Modern forms of power have gone beyond the classical apparatuses of repression and coercion and have discovered culture as a fundamental site of domination. This is why fields with a high capacity for universal language-making, such as art, cinema and sports, acquire a special significance. These fields are no longer merely aesthetic or bodily activities; they are strategic channels through which emotions, desires and identities are managed.
Cinema defines normality with its storytelling power; art decides which sensibility is “progressive” and which is “regressive”; sports reproduces the ideology of competition, discipline and success through bodies. Thus, culture ceases to be a field that produces meaning; it turns into a system that encodes and distributes meaning.
At this point, a philosophical break occurs: Man thinks he is experiencing culture, when in fact he is being experienced by culture.
The issue of gender is one of the most sensitive and deepest areas of cultural imperialism. The body is the ground that modern power has the most direct contact with. Gender has been turned into a cultural, political and economic discourse rather than a biological reality. Although at first glance this is presented as a liberating discourse, a closer look reveals new norms, new oppressions and new exclusions.
The fundamental contradiction here is this: Do gender politics, which are presented with the discourse of freedom, really liberate the individual, or do they imprison him/her in another normative framework?
The modern system often establishes gender freedom through the alienation of the individual from his/her own body. The body is no longer a lived reality; it becomes a project that must be constantly redefined, transformed and exhibited. This makes freedom an external performance rather than an internal truth.
As Foucault points out, power is no longer “prohibiting” but “producing”. It produces identities, desires and even forms of opposition.
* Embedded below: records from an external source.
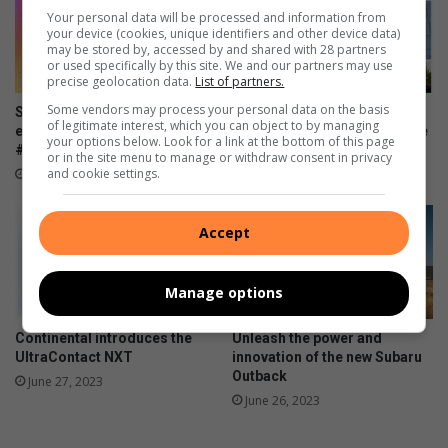
Your personal data will be processed and information from
c
c
your device (cookies, unique identifiers and other device data)
k
a
may be stored by, accessed by and shared with 28 partners
o
r
or used specifically by this site. We and our partners may use
precise geolocation data.
List of partners.
n
e
t
o
Some vendors may process your personal data on the basis
SPAR Women’s Challenge Jozi
Motoring industry opens
r
of legitimate interest, which you can object to by managing
f
encourages women to run
doors of opportunity to those
your options below. Look for a link at the bottom of this page
a
y
#4Smiles
with disabilities
or in the site menu to manage or withdraw consent in privacy
c
o
and cookie settings.
July 20, 2023
June 28, 2023
k
u
r
w
Accept
i
n
Manage options
e
Continental introduces the
Unleash the power and
UltraContact NXT
innovation of the new Subaru
Outback
June 27, 2023
June 26, 2023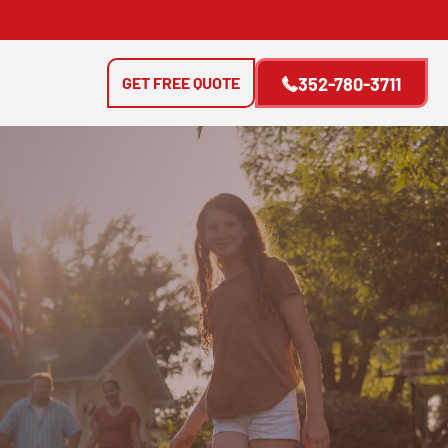
GET FREE QUOTE
352-780-3711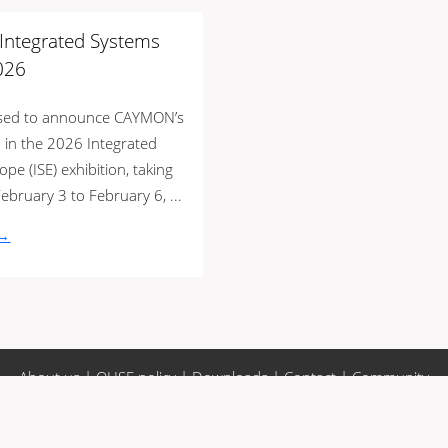
t Integrated Systems
026
ased to announce CAYMON’s
n in the 2026 Integrated
pe (ISE) exhibition, taking
ebruary 3 to February 6, ...
 →
About us
|
QHSE policy
|
Downloads
|
Contact
|
Community
 conditions
|
Privacy policy
|
Whistleblower regulation
|
Sitemap
metric units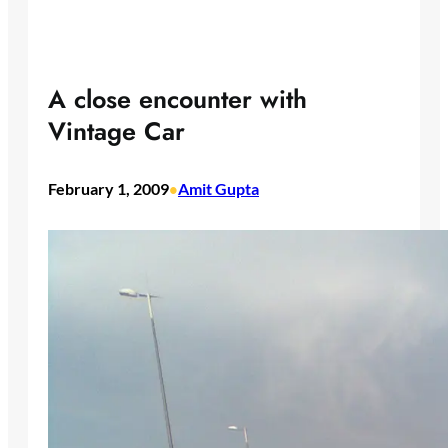
A close encounter with
Vintage Car
February 1, 2009
Amit Gupta
•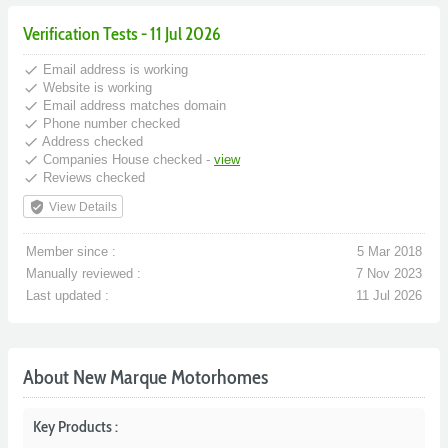
Verification Tests - 11 Jul 2026
done
Email address is working
done
Website is working
done
Email address matches domain
done
Phone number checked
done
Address checked
done
Companies House checked -
view
done
Reviews checked
verified_user
View Details
Member since :
5 Mar 2018
Manually reviewed :
7 Nov 2023
Last updated :
11 Jul 2026
About New Marque Motorhomes
Key Products :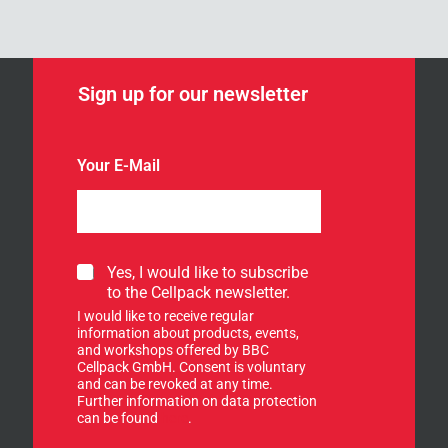
Sign up for our newsletter
Your E-Mail
*
S
Yes, I would like to subscribe
Y
i
to the Cellpack newsletter.
o
g
u
I would like to receive regular
n
r
information about products, events,
u
and workshops offered by BBC
p
Cellpack GmbH. Consent is voluntary
f
and can be revoked at any time.
Further information on data protection
o
can be found
here
.
r
o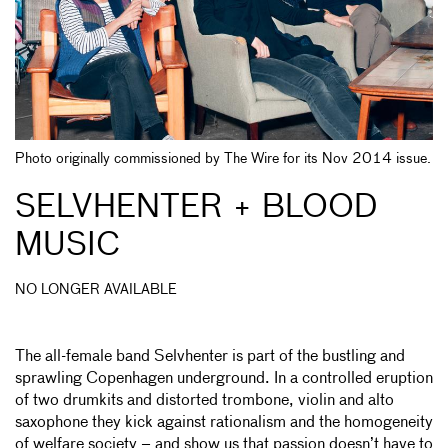
Photo originally commissioned by The Wire for its Nov 2014 issue.
SELVHENTER + BLOOD
MUSIC
NO LONGER AVAILABLE
The all-female band Selvhenter is part of the bustling and
sprawling Copenhagen underground. In a controlled eruption
of two drumkits and distorted trombone, violin and alto
saxophone they kick against rationalism and the homogeneity
of welfare society – and show us that passion doesn’t have to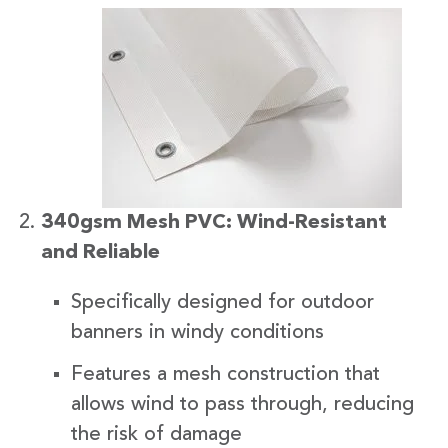
340gsm Mesh PVC: Wind-Resistant
and Reliable
Specifically designed for outdoor
banners in windy conditions
Features a mesh construction that
allows wind to pass through, reducing
the risk of damage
The discourse on gender freedom is not outside this mechanism of production. Freedom is acceptable to the extent that it is defined by the system, and invisible or marginalized to the extent that it goes beyond this definition.
Nation-states and the global capitalist structure treat culture not as a natural habitat but as a raw material that can be processed. Art is determined by funds, sports by sponsors, cinema by box office and algorithms. Thus, culture is shaped not by its own internal logic, but by the logic of the market and ideology.
In this process, the natural cultural reflexes of society are eroded. The local becomes obscured in the name of the universal, the original becomes standardized for the sake of being “accessible”. Instead of producing its own values, society is reduced to a mass consuming the packages offered to it.
Here cultural imperialism has a much deeper impact than military or economic occupation. Because it invades minds and bodies. People begin to mistake desires that do not belong to them as their own.
In this context, freedom becomes one of the most used but least questioned concepts of modern society. While the proliferation of options is presented as freedom, it is overlooked who determines these options and in what interests.
True freedom is not only being able to choose, but also to question the conditions of choice.
Cultural imperialism detaches people from their own world of meaning and makes them dependent on ready-made meanings. This leads to a deep alienation at the individual and social level. Man begins to look at his own body, his own culture and his own thought from the outside.
Cultural imperialism operates not by force but by consent; not by coercion but by habit; not by prohibition but by desire. Therefore, the resistance against it must be intellectual, not superficial.
The way to re-liberate culture is to treat it not as a product to be consumed, but as a space to be questioned. Only on this ground of questioning can all identity debates, including gender, carry a real potential for freedom.
Because culture is human only to the extent that it does not alienate people from themselves.